Un premier groupe de migrants expulsés des États-Unis a atterri à l’aéroport international de N’djili, à Kinshasa, le vendredi 17 avril 2026. Ces quinze à vingt personnes, originaires principalement du Pérou et de l’Équateur, sont arrivées en vertu d’un accord signé le 5 avril entre le gouvernement congolais et l’administration du président Donald Trump. Le rapprochement entre Washington et Kinshasa s’est construit sur plusieurs concessions congolaises dont les contreparties restent à ce jour sans garantie formelle.
Des minerais comme monnaie d’échange
La dynamique remonte à février 2025, lorsque le président Félix Tshisekedi sollicite publiquement, dans une interview au New York Times, une participation américaine à l’exploitation minière congolaise. L’objectif déclaré : diversifier les partenaires de la République démocratique du Congo, dont le secteur minier est dominé à 75 à 80 % par des entreprises chinoises, selon la Fondation Jean-Jaurès. Washington perçoit l’offre comme une opportunité de sécuriser ses approvisionnements en cobalt, coltan, lithium et cuivre — minerais indispensables à son industrie technologique.

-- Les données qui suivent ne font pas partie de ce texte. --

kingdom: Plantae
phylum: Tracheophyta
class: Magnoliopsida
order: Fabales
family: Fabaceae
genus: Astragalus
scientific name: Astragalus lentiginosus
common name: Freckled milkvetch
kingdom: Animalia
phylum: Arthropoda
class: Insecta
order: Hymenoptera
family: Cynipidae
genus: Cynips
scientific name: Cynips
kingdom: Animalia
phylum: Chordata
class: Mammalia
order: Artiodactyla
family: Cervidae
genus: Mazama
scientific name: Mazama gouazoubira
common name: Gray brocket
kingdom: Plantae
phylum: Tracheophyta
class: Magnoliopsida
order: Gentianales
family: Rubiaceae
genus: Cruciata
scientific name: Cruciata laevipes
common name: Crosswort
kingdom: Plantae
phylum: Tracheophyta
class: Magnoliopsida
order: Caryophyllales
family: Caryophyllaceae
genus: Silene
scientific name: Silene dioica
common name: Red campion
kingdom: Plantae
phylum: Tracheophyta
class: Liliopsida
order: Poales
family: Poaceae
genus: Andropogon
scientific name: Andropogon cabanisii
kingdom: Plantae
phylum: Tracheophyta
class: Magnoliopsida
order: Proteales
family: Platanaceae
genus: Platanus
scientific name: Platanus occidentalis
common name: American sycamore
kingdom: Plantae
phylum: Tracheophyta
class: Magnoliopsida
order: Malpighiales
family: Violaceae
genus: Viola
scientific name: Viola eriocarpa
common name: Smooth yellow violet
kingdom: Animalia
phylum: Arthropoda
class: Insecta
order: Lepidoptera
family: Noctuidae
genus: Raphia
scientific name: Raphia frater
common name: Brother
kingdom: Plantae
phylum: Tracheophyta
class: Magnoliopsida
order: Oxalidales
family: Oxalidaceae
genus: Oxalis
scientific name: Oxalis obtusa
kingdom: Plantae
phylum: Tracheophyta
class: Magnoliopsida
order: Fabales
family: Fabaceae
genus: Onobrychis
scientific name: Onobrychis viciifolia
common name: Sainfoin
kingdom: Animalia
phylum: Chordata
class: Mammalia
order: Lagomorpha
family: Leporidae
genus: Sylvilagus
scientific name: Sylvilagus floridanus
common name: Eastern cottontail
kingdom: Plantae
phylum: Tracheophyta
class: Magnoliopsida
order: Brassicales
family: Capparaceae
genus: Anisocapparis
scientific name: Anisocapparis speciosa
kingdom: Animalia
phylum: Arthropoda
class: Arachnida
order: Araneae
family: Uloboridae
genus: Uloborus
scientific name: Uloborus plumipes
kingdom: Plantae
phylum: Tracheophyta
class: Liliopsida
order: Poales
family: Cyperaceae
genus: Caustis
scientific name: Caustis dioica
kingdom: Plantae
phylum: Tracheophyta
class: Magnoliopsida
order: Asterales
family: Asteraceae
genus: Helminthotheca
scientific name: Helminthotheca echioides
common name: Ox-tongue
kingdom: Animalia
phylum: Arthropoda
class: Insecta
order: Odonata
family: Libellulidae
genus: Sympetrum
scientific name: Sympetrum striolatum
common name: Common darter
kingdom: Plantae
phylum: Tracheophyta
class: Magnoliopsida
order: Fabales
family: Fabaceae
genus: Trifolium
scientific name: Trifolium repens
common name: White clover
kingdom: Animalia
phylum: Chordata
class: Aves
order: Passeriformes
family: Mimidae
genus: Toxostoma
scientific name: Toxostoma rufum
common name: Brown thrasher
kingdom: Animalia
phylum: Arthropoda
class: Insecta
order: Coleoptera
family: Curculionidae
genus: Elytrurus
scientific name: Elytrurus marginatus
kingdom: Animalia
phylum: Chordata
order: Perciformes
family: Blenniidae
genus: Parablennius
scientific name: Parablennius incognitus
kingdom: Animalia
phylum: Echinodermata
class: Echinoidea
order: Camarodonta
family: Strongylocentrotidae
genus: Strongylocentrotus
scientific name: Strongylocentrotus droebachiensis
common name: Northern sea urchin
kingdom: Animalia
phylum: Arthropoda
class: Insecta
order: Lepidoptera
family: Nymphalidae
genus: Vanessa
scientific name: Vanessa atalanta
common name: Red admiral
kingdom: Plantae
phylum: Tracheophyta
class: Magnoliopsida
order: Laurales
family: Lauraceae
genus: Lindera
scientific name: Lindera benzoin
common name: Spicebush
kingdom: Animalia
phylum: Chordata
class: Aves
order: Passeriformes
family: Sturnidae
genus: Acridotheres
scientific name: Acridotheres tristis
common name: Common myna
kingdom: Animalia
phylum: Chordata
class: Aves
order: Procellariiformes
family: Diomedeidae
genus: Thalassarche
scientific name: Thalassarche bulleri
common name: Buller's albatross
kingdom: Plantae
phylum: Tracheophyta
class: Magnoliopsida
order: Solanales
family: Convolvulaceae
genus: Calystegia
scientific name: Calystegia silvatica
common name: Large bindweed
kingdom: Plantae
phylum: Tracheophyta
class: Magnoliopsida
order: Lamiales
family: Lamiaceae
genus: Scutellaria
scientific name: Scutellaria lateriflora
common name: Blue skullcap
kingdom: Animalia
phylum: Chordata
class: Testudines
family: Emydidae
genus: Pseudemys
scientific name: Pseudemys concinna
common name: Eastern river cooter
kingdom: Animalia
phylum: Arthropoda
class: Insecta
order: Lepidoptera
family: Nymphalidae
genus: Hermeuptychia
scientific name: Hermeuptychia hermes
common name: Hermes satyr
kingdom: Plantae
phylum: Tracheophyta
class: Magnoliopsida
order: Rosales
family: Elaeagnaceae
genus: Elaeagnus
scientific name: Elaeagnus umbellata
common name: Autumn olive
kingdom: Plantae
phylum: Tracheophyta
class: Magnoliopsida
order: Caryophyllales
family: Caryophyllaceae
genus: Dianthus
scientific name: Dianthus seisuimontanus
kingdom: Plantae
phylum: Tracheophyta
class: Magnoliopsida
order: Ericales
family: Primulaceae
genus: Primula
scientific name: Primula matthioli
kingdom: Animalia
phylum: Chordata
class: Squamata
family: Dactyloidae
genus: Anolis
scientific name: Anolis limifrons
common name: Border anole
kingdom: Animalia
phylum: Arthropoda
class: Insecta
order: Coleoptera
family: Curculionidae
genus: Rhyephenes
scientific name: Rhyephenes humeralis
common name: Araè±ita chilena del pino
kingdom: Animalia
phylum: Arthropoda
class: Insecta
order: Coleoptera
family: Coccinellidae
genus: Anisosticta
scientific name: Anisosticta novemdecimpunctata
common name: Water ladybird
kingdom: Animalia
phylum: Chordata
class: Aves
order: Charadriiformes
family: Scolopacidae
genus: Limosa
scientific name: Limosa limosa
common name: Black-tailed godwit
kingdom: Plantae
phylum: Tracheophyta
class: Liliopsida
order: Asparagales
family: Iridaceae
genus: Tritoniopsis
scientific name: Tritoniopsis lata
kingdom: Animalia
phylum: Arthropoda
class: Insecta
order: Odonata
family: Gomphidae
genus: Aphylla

Les négociations aboutissent le 4 décembre 2025 à la signature, à Washington, d’un accord de partenariat stratégique entre les deux pays, en présence de Trump et du président rwandais Paul Kagame. Le texte crée une réserve d’actifs stratégiques regroupant des gisements miniers congolais et accorde aux entreprises américaines un droit de première offre sur les projets associés. La Commission Justice et Paix de la Conférence épiscopale nationale du Congo(CENCO) relève que l’accord contraint Kinshasa à consulter l’ambassadeur américain avant tout changement de politique sur l’exportation des minerais critiques — une disposition que l’instance ecclésiale qualifie de remise en cause partielle de la souveraineté nationale.
Une paix signée, une guerre poursuivie
Le volet sécuritaire repose sur l’accord de paix RDC–Rwanda du 27 juin 2025, conclu sous médiation américaine et qatarie. Il prévoyait le retrait des troupes rwandaises de l’Est du Congo dans un délai de 90 jours et la fin du soutien de Kigali au Mouvement du 23 mars (M23). Quelques jours après la cérémonie de décembre, le M23 s’emparait d’Uvira, ville stratégique à la frontière burundaise.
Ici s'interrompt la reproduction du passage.